* _The problem_: Return every line from the one with "MOŻESZ RÓWNIEŻ" through the one with "Acerca de este curso", inclusive, exactly as it appears below.

══════════

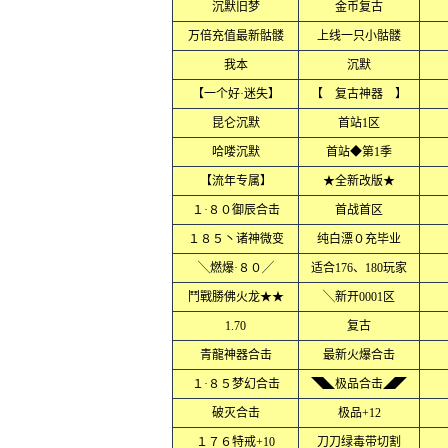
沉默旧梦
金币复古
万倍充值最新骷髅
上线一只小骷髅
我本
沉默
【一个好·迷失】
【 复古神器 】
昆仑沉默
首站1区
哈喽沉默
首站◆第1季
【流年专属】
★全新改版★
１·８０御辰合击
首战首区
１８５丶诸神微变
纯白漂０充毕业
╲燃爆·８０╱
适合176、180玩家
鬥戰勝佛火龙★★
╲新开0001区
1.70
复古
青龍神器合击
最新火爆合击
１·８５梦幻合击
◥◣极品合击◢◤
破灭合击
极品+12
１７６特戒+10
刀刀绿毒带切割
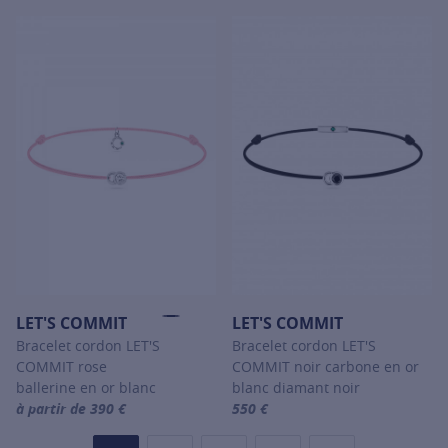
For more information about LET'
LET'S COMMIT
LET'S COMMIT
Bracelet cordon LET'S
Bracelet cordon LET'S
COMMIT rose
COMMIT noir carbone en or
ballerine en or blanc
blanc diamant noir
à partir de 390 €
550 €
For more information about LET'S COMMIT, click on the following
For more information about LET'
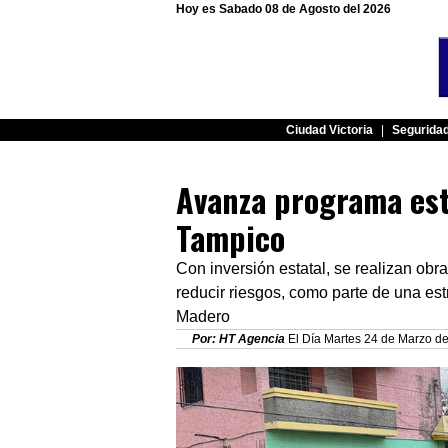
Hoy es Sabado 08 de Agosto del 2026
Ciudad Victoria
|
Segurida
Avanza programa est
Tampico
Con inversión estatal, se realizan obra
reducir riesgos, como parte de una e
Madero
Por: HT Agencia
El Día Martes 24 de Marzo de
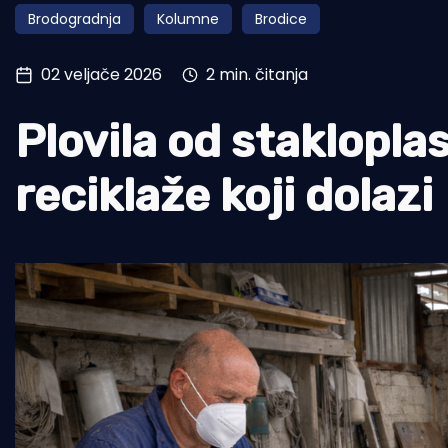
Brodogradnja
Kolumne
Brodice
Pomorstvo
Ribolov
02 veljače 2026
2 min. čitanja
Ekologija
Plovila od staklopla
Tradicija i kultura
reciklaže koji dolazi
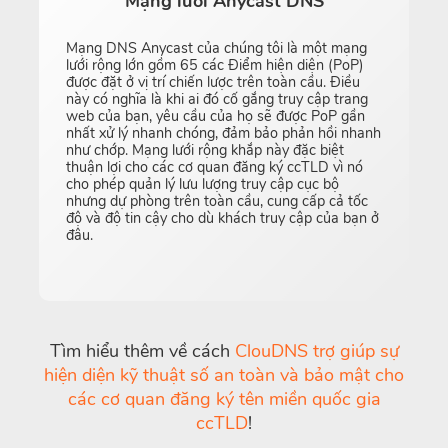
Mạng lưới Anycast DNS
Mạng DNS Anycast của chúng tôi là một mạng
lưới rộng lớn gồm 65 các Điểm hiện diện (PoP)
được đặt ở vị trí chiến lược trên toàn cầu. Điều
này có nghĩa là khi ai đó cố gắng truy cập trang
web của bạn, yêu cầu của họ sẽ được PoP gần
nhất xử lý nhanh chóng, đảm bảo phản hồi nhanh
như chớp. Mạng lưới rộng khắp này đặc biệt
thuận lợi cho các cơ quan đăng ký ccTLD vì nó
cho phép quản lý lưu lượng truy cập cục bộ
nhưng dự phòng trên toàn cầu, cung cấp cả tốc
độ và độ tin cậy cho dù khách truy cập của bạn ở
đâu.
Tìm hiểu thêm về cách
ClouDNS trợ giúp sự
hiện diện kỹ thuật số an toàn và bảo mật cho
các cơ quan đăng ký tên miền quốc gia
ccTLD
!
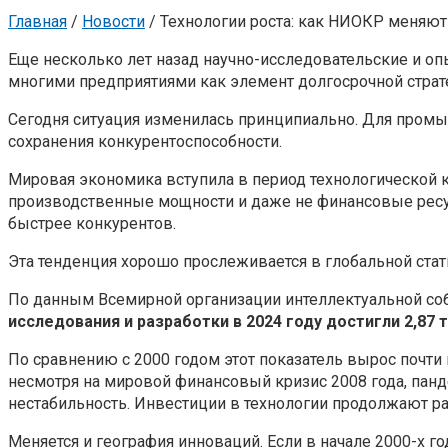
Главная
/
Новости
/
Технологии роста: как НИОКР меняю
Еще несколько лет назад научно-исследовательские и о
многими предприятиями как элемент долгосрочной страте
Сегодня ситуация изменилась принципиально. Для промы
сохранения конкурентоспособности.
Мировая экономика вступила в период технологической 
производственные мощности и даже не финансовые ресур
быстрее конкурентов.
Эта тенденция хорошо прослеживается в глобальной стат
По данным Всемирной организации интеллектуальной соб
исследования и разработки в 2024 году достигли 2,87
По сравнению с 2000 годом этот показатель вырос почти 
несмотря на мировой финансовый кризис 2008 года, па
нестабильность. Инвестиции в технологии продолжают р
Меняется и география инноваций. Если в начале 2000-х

══════════

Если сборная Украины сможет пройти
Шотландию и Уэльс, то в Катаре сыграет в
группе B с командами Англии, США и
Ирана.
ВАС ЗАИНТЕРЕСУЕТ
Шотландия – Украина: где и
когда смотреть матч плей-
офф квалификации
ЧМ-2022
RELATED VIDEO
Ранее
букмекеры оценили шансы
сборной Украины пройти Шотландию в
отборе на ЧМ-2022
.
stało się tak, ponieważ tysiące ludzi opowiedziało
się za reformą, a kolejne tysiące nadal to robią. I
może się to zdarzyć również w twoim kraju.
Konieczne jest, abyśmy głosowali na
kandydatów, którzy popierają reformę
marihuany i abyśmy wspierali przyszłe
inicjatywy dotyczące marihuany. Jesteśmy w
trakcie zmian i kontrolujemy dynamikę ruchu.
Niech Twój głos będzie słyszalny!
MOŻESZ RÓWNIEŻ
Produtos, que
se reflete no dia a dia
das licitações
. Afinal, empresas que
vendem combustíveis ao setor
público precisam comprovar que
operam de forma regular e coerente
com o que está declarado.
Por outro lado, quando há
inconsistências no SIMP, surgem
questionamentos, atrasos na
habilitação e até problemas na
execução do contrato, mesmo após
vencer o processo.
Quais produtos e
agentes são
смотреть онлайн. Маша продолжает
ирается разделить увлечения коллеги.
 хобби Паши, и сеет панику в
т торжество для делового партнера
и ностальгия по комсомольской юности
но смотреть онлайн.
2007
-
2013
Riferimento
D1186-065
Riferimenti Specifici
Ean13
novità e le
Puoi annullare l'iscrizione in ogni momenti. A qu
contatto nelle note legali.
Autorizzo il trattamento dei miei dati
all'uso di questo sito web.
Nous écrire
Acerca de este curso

══════════

* _Exercise output_:
MOŻESZ RÓWNIEŻ
Produtos, que
se reflete no dia a dia
das licitações
. Afinal, empresas que
vendem combustíveis ao setor
público precisam comprovar que
operam de forma regular e coerente
com o que está declarado.
Por outro lado, quando há
inconsistências no SIMP, surgem
questionamentos, atrasos na
habilitação e até problemas na
execução do contrato, mesmo após
vencer o processo.
Quais produtos e
agentes são
смотреть онлайн. Маша продолжает
ирается разделить увлечения коллеги.
 хобби Паши, и сеет панику в
т торжество для делового партнера
и ностальгия по комсомольской юности
но смотреть онлайн.
2007
-
2013
Riferimento
D1186-065
Riferimenti Specifici
Ean13
novità e le
Puoi annullare l'iscrizione in ogni momenti. A qu
contatto nelle note legali.
Autorizzo il trattamento dei miei dati
all'uso di questo sito web.
Nous écrire
Acerca de este curso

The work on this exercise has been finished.